A quick Google search of the phrase, “stupid old people” brought up no fewer than 665,000 hits. While the majority of these were supposedly humorous or wry comments, along with jokes and numerous videos of “funny stupid old people,” there was at least one fairly convincing scientific article that showed older people are, in fact, more prone to making stupid decisions. The gist of it is as follows:
Older people make worse decisions under risk than younger ones...Researchers asked subjects to choose some bets with known payoffs. And they found that whereas 52% of under-40s made the right choice--in terms of maximizing expected payoffs--only 32% of over-60s did so...In particular, older people were more likely to do worse as the number of bets they were asked to choose from increased. They were more bewildered when confronted with greater choice...
Older people make worse decisions under risk than younger ones...Researchers asked subjects to choose some bets with known payoffs. And they found that whereas 52% of under-40s made the right choice--in terms of maximizing expected payoffs--only 32% of over-60s did so...In particular, older people were more likely to do worse as the number of bets they were asked to choose from increased. They were more bewildered when confronted with greater choice...
Other studies have documented that processing slows down dramatically, meaning that old people work harder to figure out problems that would have taken them far less time in their early adult years. And these are people who aren’t suffering from dementia—just the normal aging process.

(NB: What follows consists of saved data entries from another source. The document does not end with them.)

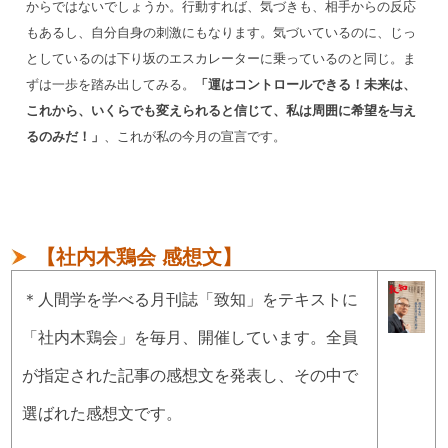
からではないでしょうか。行動すれば、気づきも、相手からの反応
もあるし、自分自身の刺激にもなります。気づいているのに、じっ
としているのは下り坂のエスカレーターに乗っているのと同じ。ま
ずは一歩を踏み出してみる。
「運はコントロールできる！未来は、
これから、いくらでも変えられると信じて、私は周囲に希望を与え
るのみだ！」
、これが私の今月の宣言です。
【社内木鶏会 感想文】
＊人間学を学べる月刊誌「致知」をテキストに
「社内木鶏会」を毎月、開催しています。全員
が指定された記事の感想文を発表し、その中で
選ばれた感想文です。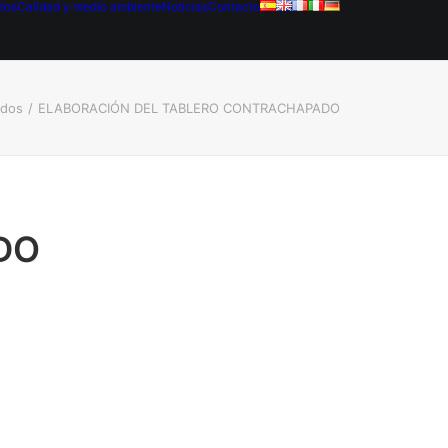
tos
Calidad y medio ambiente
Noticias
Contacto
ados
ELABORACIÓN DEL TABLERO CONTRACHAPADO
DO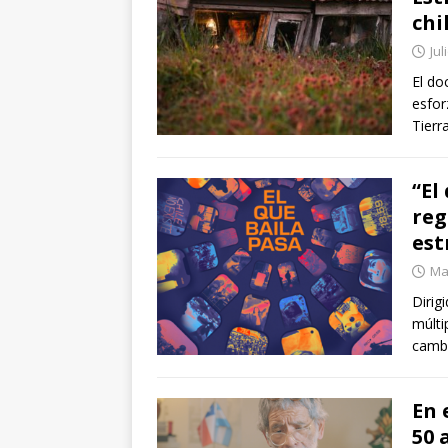
chi
Jul
El do
esfor
Tierr
“El
reg
est
Ma
Dirig
múlti
cambi
En 
50 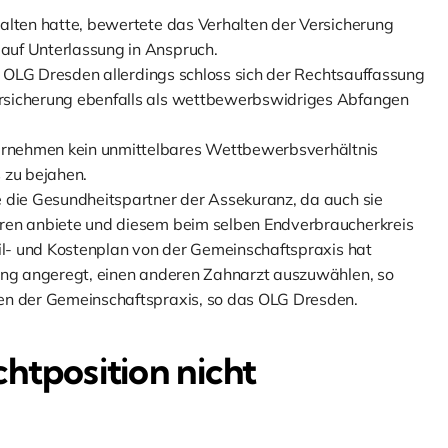
alten hatte, bewertete das Verhalten der Versicherung
auf Unterlassung in Anspruch.
as OLG Dresden allerdings schloss sich der Rechtsauffassung
rsicherung ebenfalls als wettbewerbswidriges Abfangen
ernehmen kein unmittelbares Wettbewerbsverhältnis
 zu bejahen.
e die Gesundheitspartner der Assekuranz, da auch sie
aren anbiete und diesem beim selben Endverbraucherkreis
eil- und Kostenplan von der Gemeinschaftspraxis hat
rung angeregt, einen anderen Zahnarzt auszuwählen, so
sen der Gemeinschaftspraxis, so das OLG Dresden.
htposition nicht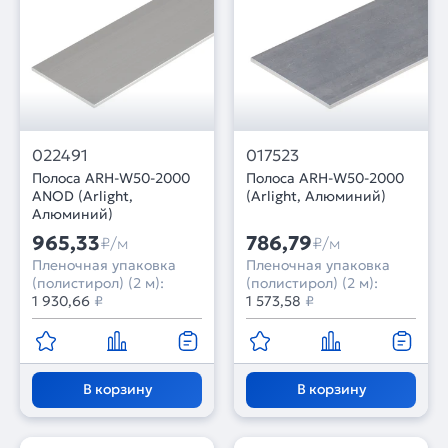
022491
017523
Полоса ARH-W50-2000
Полоса ARH-W50-2000
ANOD (Arlight,
(Arlight, Алюминий)
Алюминий)
965,33
786,79
₽/м
₽/м
Пленочная упаковка
Пленочная упаковка
(полистирол) (2 м):
(полистирол) (2 м):
1 930,66
₽
1 573,58
₽
В корзину
В корзину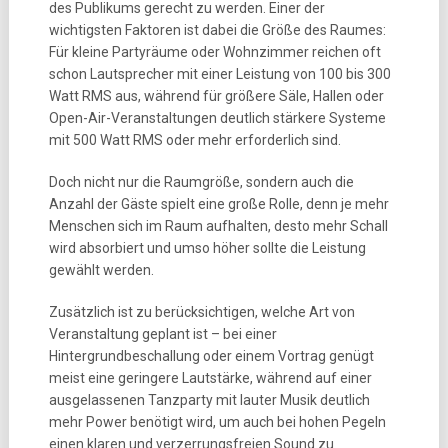
des Publikums gerecht zu werden. Einer der
wichtigsten Faktoren ist dabei die Größe des Raumes:
Für kleine Partyräume oder Wohnzimmer reichen oft
schon Lautsprecher mit einer Leistung von 100 bis 300
Watt RMS aus, während für größere Säle, Hallen oder
Open-Air-Veranstaltungen deutlich stärkere Systeme
mit 500 Watt RMS oder mehr erforderlich sind.
Doch nicht nur die Raumgröße, sondern auch die
Anzahl der Gäste spielt eine große Rolle, denn je mehr
Menschen sich im Raum aufhalten, desto mehr Schall
wird absorbiert und umso höher sollte die Leistung
gewählt werden.
Zusätzlich ist zu berücksichtigen, welche Art von
Veranstaltung geplant ist – bei einer
Hintergrundbeschallung oder einem Vortrag genügt
meist eine geringere Lautstärke, während auf einer
ausgelassenen Tanzparty mit lauter Musik deutlich
mehr Power benötigt wird, um auch bei hohen Pegeln
einen klaren und verzerrungsfreien Sound zu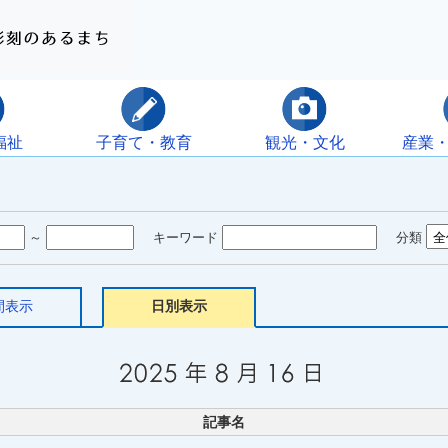
福祉
子育て・教育
観光・文化
産業
～
キーワード
分類
間表示
日別表示
記事名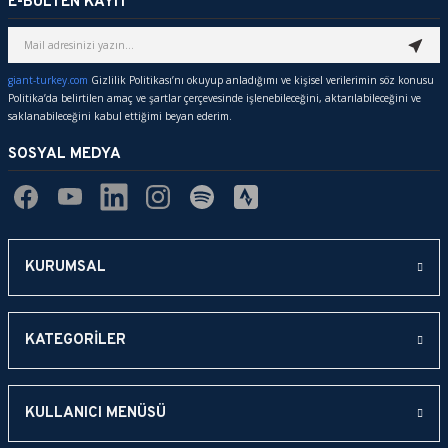
E-BÜLTEN KAYIT
giant-turkey.com
Gizlilik Politikası’nı okuyup anladığımı ve kişisel verilerimin söz konusu
Politika’da belirtilen amaç ve şartlar çerçevesinde işlenebileceğini, aktarılabileceğini ve
saklanabileceğini kabul ettiğimi beyan ederim.
SOSYAL MEDYA
KURUMSAL
KATEGORİLER
KULLANICI MENÜSÜ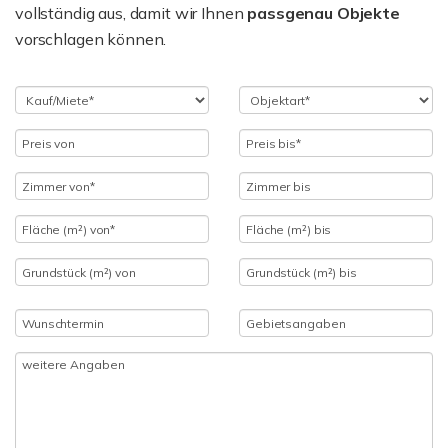
vollständig aus, damit wir Ihnen
passgenau Objekte
vorschlagen können.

Every rule has its exceptions; there are plenty of brilliant, engaged elders who defy the odds. And this group appears to share certain characteristics (staying mentally and physically active, for example) which could imply that cognitive decline isn't inevitable.
I’ve met a fair number of these individuals, some of them quite illustrious. It may be fitting (or just name-dropping) for me to mention my encounter with the historian Will Durant, as this month marks the 30th anniversary of his passing.
At that point I wasn’t even a cub reporter, but a mere high school student with enough moxie to think that Will and Ariel Durant would let me interview them for my class assignment (a fairly straightforward one: just talk to some old people about the way things were.) I looked them up in Who’s Who, sent a note—and in a week or so I got a personal letter back from Dr. Durant inviting me to spend half an hour with them at their home.
They fit the requisite “old” category—he was 91 and she was 78, but in all other ways they were atypical. My shyness and total lack of experience as an interviewer allowed the couple to engage in a spirited debate on various topics; at one point Ariel took over and started asking Will questions—while I recorded it all. One exchange I remember vividly:
Ariel: What are future hopes and plans and aspirations?
Will: Well, that’s not a question to ask a man who’s 91 years old, darling—I have no future aspirations!
But he was wrong about that. The two of them were still hard at work on a planned (but never completed) volume of their popular “Story of Civilization” series; they made TV appearances and published a joint memoir a year or so after I met them. And when they died in 1981, just two weeks apart—at 96 and 83—they’d been working productively almost to the end.